Sunday, April 4, 2010

Life as a Work of Art

I was reading something today about viewing one's life as a work of art. What is it that we are creating and to what end?

When I was young, there wasn't much room to be creative and develop oneself as a work of art. The people I was raised by had the idea that I would be their work of art, created and fashioned a particular way and for a specific purpose that served their needs. Of course, I rebelled against being their pet project. For a time, I viewed my life as necesarily needing to be created in the service of what others would find artistic and otherwise pleasing.

I can say that this was dissatisfying and unhealthy. Modeling oneself and ones life to be a work of art pleasing to the general population just doesn't work. Everyone has different ideas of what you "should" be and how you "should" do it. Throw the "shoulds" straight out the window.

After that, there was a period of my life where the work of art I created was in opposition to and in reaction to the expectations of how my life ought to look by other people's standards. This was an empowering period, but not particularly efficient. I say efficient because at the stage I'm at now, I'm realizing that for life to be a work of art, there needs to be some efficiency or flow to the art that you are creating. If you're stuck in indecision, angst, or are otherwise struggling to create the art that is your life, it can bog you down quite a bit. There's some good thinking that comes from it, if it's a short term process. However, I've known a lot of people who get stuck in that process to the point where it defines them, and they never manifest their life, dreams and art. Instead, they're defined by the struggle.

Somehow, by the grace of whatever powers that be, I was able to move to the point of actually creating my life authentically as a work of art. It became efficient, flowing and beautiful. One day, I woke up to realize that people thought it was created and existed simply to serve their own needs and reality, and had no realization that the creative process I engaged in the get to the point I am now actually had a purpose beyond their myopic needs.

So I find myself facing this dilemma - here's me, my life as a work of art, and me living it. We're good so far, right? But when your art becomes the false idol for someone else, in order to maintain it, you need to isolate it and render it static instead of dynamic.
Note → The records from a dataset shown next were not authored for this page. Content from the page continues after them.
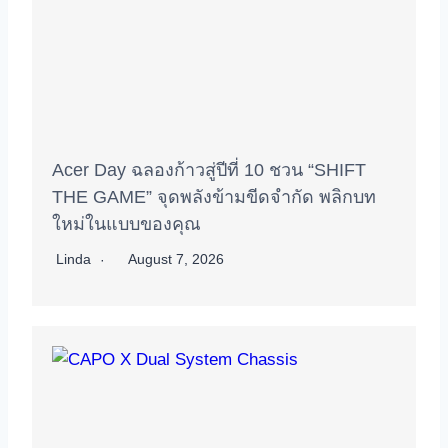
Acer Day ฉลองก้าวสู่ปีที่ 10 ชวน “SHIFT
THE GAME” จุดพลังข้ามขีดจำกัด พลิกบท
ใหม่ในแบบของคุณ
Linda
August 7, 2026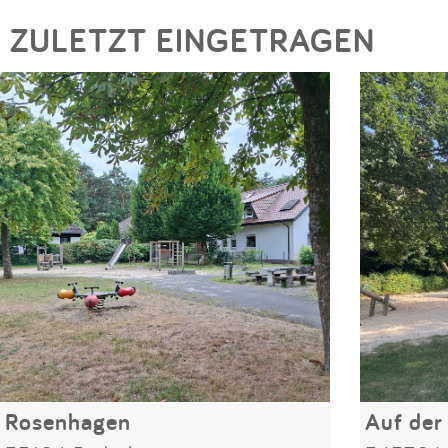
ZULETZT EINGETRAGEN
Rosenhagen
Auf der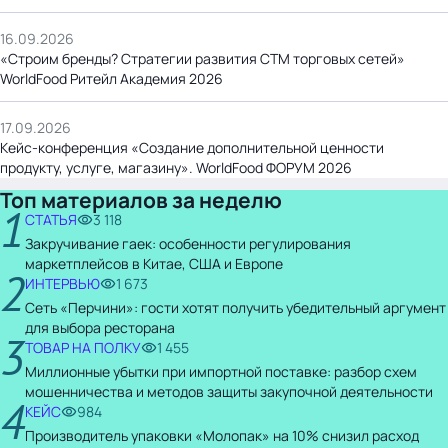
16.09.2026
«Строим бренды? Стратегии развития СТМ торговых сетей»
WorldFood Ритейл Академия 2026
17.09.2026
Кейс-конференция «Создание дополнительной ценности
продукту, услуге, магазину». WorldFood ФОРУМ 2026
Топ материалов за неделю
1
СТАТЬЯ
3 118
Закручивание гаек: особенности регулирования
маркетплейсов в Китае, США и Европе
2
ИНТЕРВЬЮ
1 673
Сеть «Перчини»: гости хотят получить убедительный аргумент
для выбора ресторана
3
ТОВАР НА ПОЛКУ
1 455
Миллионные убытки при импортной поставке: разбор схем
мошенничества и методов защиты закупочной деятельности
4
КЕЙС
984
Производитель упаковки «Молопак» на 10% снизил расход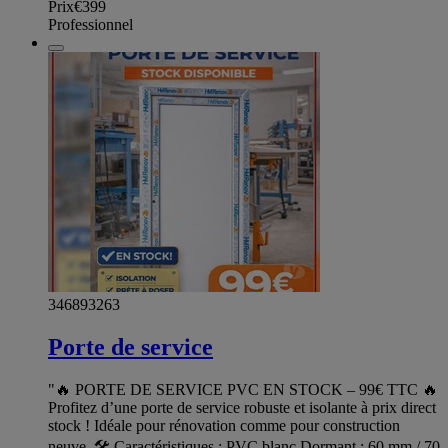
Prix
€399
Professionnel
346893263
Porte de service
"🔥 PORTE DE SERVICE PVC EN STOCK – 99€ TTC 🔥
Profitez d’une porte de service robuste et isolante à prix direct
stock ! Idéale pour rénovation comme pour construction
neuve. 🛠️ Caractéristiques : PVC blanc Dormant : 60 mm / 70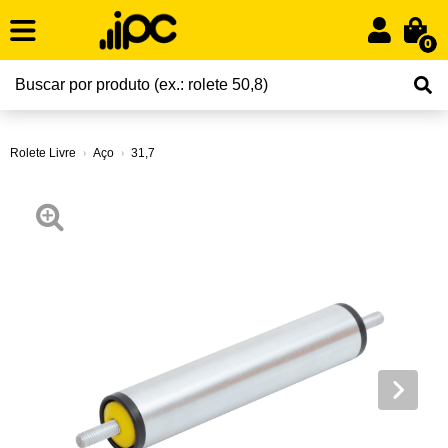
0
Rolete Livre
Aço
31,7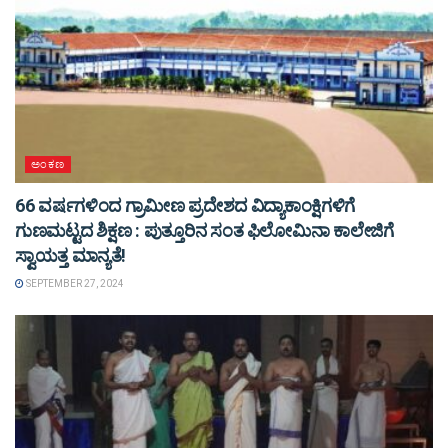
ಅಂಕಣ
66 ವರ್ಷಗಳಿಂದ ಗ್ರಾಮೀಣ ಪ್ರದೇಶದ ವಿದ್ಯಾಕಾಂಕ್ಷಿಗಳಿಗೆ
ಗುಣಮಟ್ಟದ ಶಿಕ್ಷಣ : ಪುತ್ತೂರಿನ ಸಂತ ಫಿಲೋಮಿನಾ ಕಾಲೇಜಿಗೆ
ಸ್ವಾಯತ್ತ ಮಾನ್ಯತೆ!
SEPTEMBER 27, 2024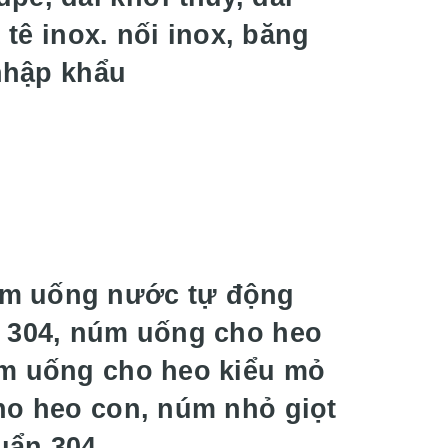
 tê inox. nối inox, băng
 nhập khẩu
úm uống nước tự động
, 304, núm uống cho heo
úm uống cho heo kiểu mỏ
ho heo con, núm nhỏ giọt
huẩn 304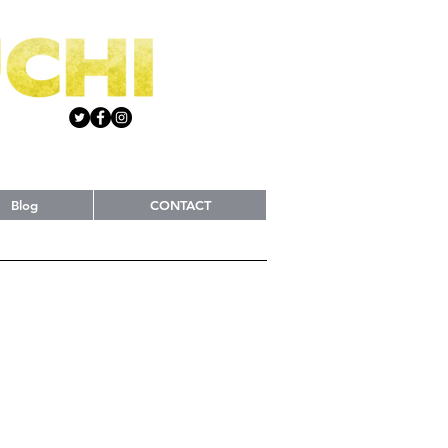
Blog
CONTACT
In other words, there's a great risk of becoming your own stereotype or one dimensional icon.

Now, I find my self restoring a doorknob. Sounds crazy as all get out, but there it is. It's symbolic in so many ways for me. I picked it up after I got a lead from a wonderful FB friend, on reclaimed building parts. I've posted pictures of said doorknob up, in various stages of renovation. Why? It's somewhat symbolic of my process of reclaiming my life as a work of art. When all else is stripped away, what remains?
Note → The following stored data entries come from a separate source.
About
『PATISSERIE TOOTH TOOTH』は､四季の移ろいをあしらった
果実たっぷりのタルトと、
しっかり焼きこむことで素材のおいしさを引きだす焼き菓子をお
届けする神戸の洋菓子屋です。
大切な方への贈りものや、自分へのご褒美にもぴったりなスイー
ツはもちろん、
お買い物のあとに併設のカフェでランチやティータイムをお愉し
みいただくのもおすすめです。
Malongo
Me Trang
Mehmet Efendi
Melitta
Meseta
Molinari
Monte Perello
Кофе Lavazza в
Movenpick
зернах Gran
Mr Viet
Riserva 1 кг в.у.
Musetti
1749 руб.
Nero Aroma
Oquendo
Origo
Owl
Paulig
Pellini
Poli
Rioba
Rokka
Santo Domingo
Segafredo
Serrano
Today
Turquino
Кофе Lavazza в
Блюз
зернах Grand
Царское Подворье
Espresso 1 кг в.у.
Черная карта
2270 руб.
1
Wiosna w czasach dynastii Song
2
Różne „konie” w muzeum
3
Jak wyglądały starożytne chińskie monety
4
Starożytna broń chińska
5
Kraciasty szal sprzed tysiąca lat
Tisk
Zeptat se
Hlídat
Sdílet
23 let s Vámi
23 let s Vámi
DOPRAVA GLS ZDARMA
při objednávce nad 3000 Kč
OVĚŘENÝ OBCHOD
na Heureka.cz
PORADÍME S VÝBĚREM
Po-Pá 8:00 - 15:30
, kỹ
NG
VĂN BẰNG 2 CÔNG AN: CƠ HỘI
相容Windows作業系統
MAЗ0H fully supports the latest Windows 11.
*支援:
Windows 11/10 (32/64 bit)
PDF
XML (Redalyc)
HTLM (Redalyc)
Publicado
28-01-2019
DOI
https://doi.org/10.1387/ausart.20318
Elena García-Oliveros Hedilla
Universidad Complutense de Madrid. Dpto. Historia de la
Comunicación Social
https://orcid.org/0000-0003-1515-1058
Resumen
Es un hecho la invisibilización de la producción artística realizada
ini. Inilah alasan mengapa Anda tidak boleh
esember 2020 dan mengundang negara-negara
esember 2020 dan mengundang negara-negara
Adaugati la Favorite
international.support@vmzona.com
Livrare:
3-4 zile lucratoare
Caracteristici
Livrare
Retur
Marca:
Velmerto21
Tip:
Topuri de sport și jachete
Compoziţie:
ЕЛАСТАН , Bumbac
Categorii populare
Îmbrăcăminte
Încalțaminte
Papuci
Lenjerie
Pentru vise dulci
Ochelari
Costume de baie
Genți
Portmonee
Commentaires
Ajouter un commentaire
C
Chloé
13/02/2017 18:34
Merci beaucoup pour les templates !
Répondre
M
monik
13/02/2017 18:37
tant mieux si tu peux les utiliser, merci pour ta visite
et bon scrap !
In my metaphor of the doorknob, I'm envisioning rebuilding a life and home piece by piece, starting with a doorknob, without having a tangible home for it. Doorknobs, by their nature, open doors, and this is mentally what I am doing, through the tangible restoration of the doorknob. In order to have a doorknob work, I've got to envision doors and places in my life I will open them or close them. I have to envision what I will welcome, versus what I will close out. Doors by definition lead into or out of shelter and I need to consider what that shelter will encompass.

I selected this doorknob because it's so old, likely around the 1880's, from some long gone building now. Who knows where it was, or the history behind it. Why go for something old when I'm creating something new? Because my life and it's history did not begin with me. I'm the result of the ancestors that came before me, and their history has formed a foundation in which my beginnings were created.
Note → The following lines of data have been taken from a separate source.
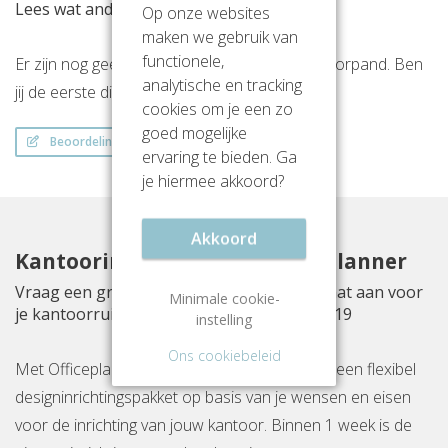
Lees wat anderen vinden van deze locatie
Op onze websites
maken we gebruik van
functionele,
Er zijn nog geen beoordelingen over dit kantoorpand. Ben
analytische en tracking
jij de eerste die een beoordeling achterlaat?
cookies om je een zo
goed mogelijke
Beoordeling schrijven
ervaring te bieden. Ga
je hiermee akkoord?
Akkoord
Kantoorinrichting met Officeplanner
Vraag een gratis inrichtingsvoorstel op maat aan voor
Minimale cookie-
je kantoorruimte aan Laarderhoogtweg 7-19
instelling
Ons cookiebeleid
Met Officeplanner huur, huurkoop of koop je een flexibel
designinrichtingspakket op basis van je wensen en eisen
voor de inrichting van jouw kantoor. Binnen 1 week is de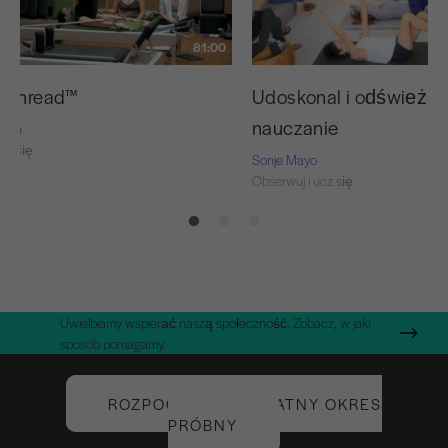
81:00
d Thread™
Udoskonal i odśwież s
nauczanie
Nash
cz się
Sonje Mayo
Obserwuj i ucz się
Uwielbiamy wspierać naszą społeczność. Zobacz, w jaki
sposób pomagamy.
ROZPOCZNIJ BEZPŁATNY OKRES
PRÓBNY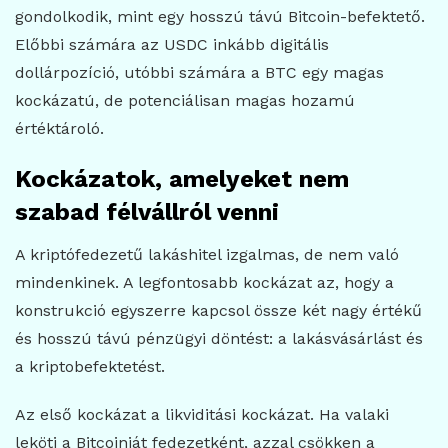
gondolkodik, mint egy hosszú távú Bitcoin-befektető.
Előbbi számára az USDC inkább digitális
dollárpozíció, utóbbi számára a BTC egy magas
kockázatú, de potenciálisan magas hozamú
értéktároló.
Kockázatok, amelyeket nem
szabad félvállról venni
A kriptófedezetű lakáshitel izgalmas, de nem való
mindenkinek. A legfontosabb kockázat az, hogy a
konstrukció egyszerre kapcsol össze két nagy értékű
és hosszú távú pénzügyi döntést: a lakásvásárlást és
a kriptobefektetést.
Az első kockázat a likviditási kockázat. Ha valaki
leköti a Bitcoinját fedezetként, azzal csökken a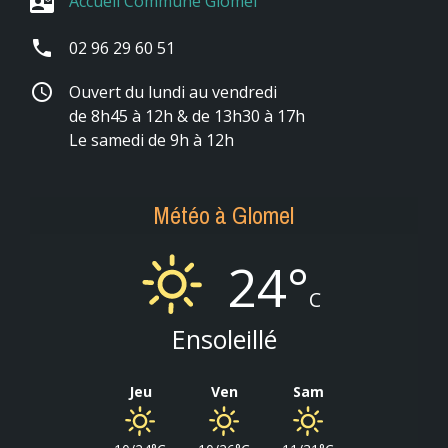
Accueil Commune Glomel
contact_mail
phone
02 96 29 60 51
schedule
Ouvert du lundi au vendredi
de 8h45 à 12h & de 13h30 à 17h
Le samedi de 9h à 12h
Météo à Glomel
24°
C
Ensoleillé
Jeu
Ven
Sam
In particular the period this doorknob represents for me is one where I believe something significant happened in my family. It was around the time when my great great grandmother passed on, and with her, some of the stories of our Cherokee lineage. When she passed on, it appears she was one of the few links that we had to that part of our family. Some stories remained and were transmitted orally to descendants, while others were not given the same information. It's created something of a hole for our family, the missing information and stories. Yet, whether we know them all or not, there's a part of us that remains dynamically connected to who we are. We can't run from it or hide from it, because it's a part of our life as a work of art.

So, my process unfolding is to reach back to times before I was born, and reclaim a part of my own history. It starts with a doorknob and reclaiming my life and lineage as a work of art. The further I go into this process, the more I find myself, as opposed to the paint I've been stripping, stripped away, bit by bit, to get to my own core.

I've never been one to collect things or work on them for the purpose of display, so at some point, this doorknob will be on a door, all my own. In the process of getting to that place, perhaps the work of art I'm creating in my life will be seen more as authentically me and less as the projection of what other people need to see my art as. Or, perhaps it will always go that way, that when you create your life as a work of art, others will have their opinions and reactions. So long as my life isn't based on feeling compelled to respond to those opinions and reactions, I think it will be good.